_GIVEN INFORMATION_:
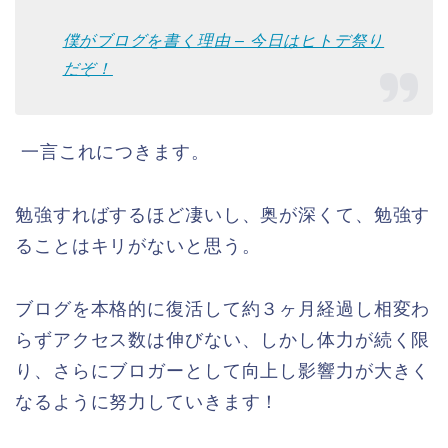
僕がブログを書く理由 – 今日はヒトデ祭り
だぞ！
一言これにつきます。
勉強すればするほど凄いし、奥が深くて、勉強す
ることはキリがないと思う。
ブログを本格的に復活して約３ヶ月経過し相変わ
らずアクセス数は伸びない、しかし体力が続く限
り、さらにブロガーとして向上し影響力が大きく
なるように努力していきます！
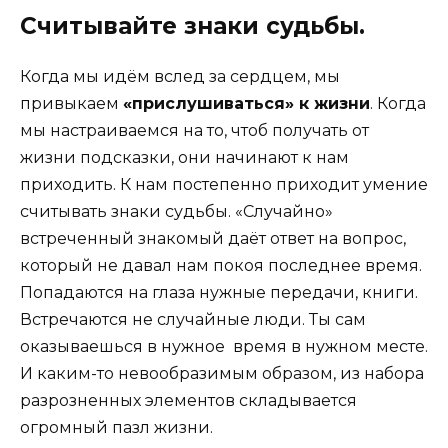
Считывайте знаки судьбы.
Когда мы идём вслед за сердцем, мы
привыкаем
«прислушиваться» к жизни
. Когда
мы настраиваемся на то, чтоб получать от
жизни подсказки, они начинают к нам
приходить. К нам постепенно приходит умение
считывать знаки судьбы. «Случайно»
встреченный знакомый даёт ответ на вопрос,
который не давал нам покоя последнее время.
Попадаются на глаза нужные передачи, книги.
Встречаются не случайные люди. Ты сам
оказываешься в нужное время в нужном месте.
И каким-то невообразимым образом, из набора
разрозненных элементов складывается
огромный пазл жизни.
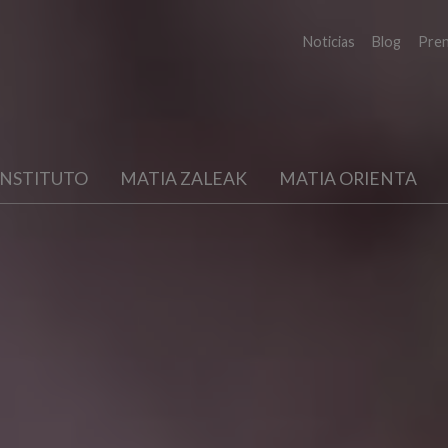
Noticias
Blog
Pre
INSTITUTO
MATIA ZALEAK
MATIA ORIENTA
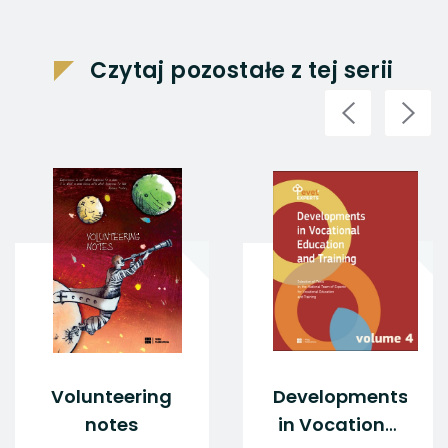
Czytaj pozostałe z tej serii
Volunteering
Developments
notes
in Vocational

_YOUR ASSIGNMENT_: Each line between the one holding "らずアクセス数は伸びない、しかし体力が続く限" and the one holding "встреченный знакомый даёт", inclusive, should be copied exactly as it appears above, and pictures should be omitted.

_WRITTEN RESPONSE_:
らずアクセス数は伸びない、しかし体力が続く限
り、さらにブロガーとして向上し影響力が大きく
なるように努力していきます！
Считывайте знаки судьбы.
Когда мы идём вслед за сердцем, мы
привыкаем
«прислушиваться» к жизни
. Когда
мы настраиваемся на то, чтоб получать от
жизни подсказки, они начинают к нам
приходить. К нам постепенно приходит умение
считывать знаки судьбы. «Случайно»
встреченный знакомый даёт ответ на вопрос,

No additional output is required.